The man went down, clutching his chest with his one arm, and Daoka sliced open his throat with an almost casual slash of her claws. Before the man even realized it was his blood gushing out onto his chest, Daoka jumped over to Jeskura.

Oh shit, the gargoyle. David forced his eyes away from the dying, one-armed man, and the sword he still somehow held onto with his one hand, and looked at Jeskura. The woman she'd been fighting was already dead, and in worse condition than the swordsman. Demon strength, was unreal. Ripping off an arm was already an extremely difficult thing to do, something no normal human could do, not without years and years of training and probably an unhealthy amount of steroids. Ripping off a leg, was another thing entirely.

"Fucking hell," Jes said, snarling as she clutched her arm. "Fucking fucking fuck. Let my guard down. Fucking David making me laugh and shit."

Daoka clicked furiously as she helped Jes back up to her feet, and held out Jes's arm in front of her.

"Yeah yeah, I know. I blame you, you know?"

Daoka stood up straight, clicked some more, and hit Jes in a horn with one of her own hard enough to earn tiny yelp from the gargoyle.

"He's your pet! I shouldn't be explaining things to him."

More clicks.

"Well fuck me, I can't help it. And besides, it'll take years to teach him Hellian. You think he'll last that long?"

Sighing, Daoka reached down for the one-legged corpse, and slid the one piece of metal that covered her chest and one of her breasts, down to her stomach. And just like she did with the imps and grems, she slammed a hand down into the corpse's chest hard, hard enough her claws broke through flesh and skin. With some arm power, she used both hands and pulled apart, and David gulped down the need to puke -- he couldn't anyway -- as the woman's ribs broke apart.

David watched. He walked past the now dead man, half sitting against the rock David had been hiding behind, and looked down at the mess Daoka made as she ripped the woman open. And tore out her heart.

She handed the bleeding thing and the torn tubes still on it to Jeskura, and the gargoyle smiled at her lover before munching it down. A human heart. Similar to the other hearts he'd seen them rip out, but not the same. This was a heart he'd seen before, during his autopsy.

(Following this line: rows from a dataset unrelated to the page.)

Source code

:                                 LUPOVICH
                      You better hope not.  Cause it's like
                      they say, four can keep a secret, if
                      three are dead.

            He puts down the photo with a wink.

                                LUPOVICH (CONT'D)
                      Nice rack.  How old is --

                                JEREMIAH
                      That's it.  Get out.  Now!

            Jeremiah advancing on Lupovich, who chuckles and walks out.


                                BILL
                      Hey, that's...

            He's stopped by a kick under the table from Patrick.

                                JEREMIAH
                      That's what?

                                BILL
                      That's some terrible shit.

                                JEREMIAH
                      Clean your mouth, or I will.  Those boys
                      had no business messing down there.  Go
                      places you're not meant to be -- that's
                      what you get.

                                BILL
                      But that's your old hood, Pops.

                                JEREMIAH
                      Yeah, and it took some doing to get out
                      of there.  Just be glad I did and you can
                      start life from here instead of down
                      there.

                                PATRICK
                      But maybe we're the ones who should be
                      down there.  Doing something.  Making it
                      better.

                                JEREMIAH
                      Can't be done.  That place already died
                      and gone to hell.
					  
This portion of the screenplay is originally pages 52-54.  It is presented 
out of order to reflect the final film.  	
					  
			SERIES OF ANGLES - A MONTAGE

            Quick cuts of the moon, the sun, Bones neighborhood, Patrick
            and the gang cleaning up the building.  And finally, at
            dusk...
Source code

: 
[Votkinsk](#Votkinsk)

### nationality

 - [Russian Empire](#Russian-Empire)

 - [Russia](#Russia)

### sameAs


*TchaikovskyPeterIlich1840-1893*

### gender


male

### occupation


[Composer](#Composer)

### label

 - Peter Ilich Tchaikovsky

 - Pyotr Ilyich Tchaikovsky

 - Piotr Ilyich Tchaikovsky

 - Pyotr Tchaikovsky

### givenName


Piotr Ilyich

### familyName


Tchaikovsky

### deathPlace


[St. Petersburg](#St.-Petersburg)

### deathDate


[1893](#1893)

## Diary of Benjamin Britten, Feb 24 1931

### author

He stared down at the body, the broken rib cage, the hint of guts he could almost see under the skin fold flaps by her sternum. The blood flowed, and the stones of Hell drank it down like a hungry sponge. A human body, just like his own, lying on rocks under a fire sky, instead of a metal table and cold LED lighting.

And the two demons were eating a chunk of it.

Daoka grabbed the dead woman's cloak, ripped off a long chunk of it, and tied it around the deep wound in Jeskura's arm. The woman had hit her just above the metal armor covering the outside of her right bicep, almost deep enough to hit bone, and the blood Jes leaked was more than enough to risk a death to blood loss. But she shrugged it off like it didn't matter, and used her good arm to hold the heart to her mouth as she scarfed it down.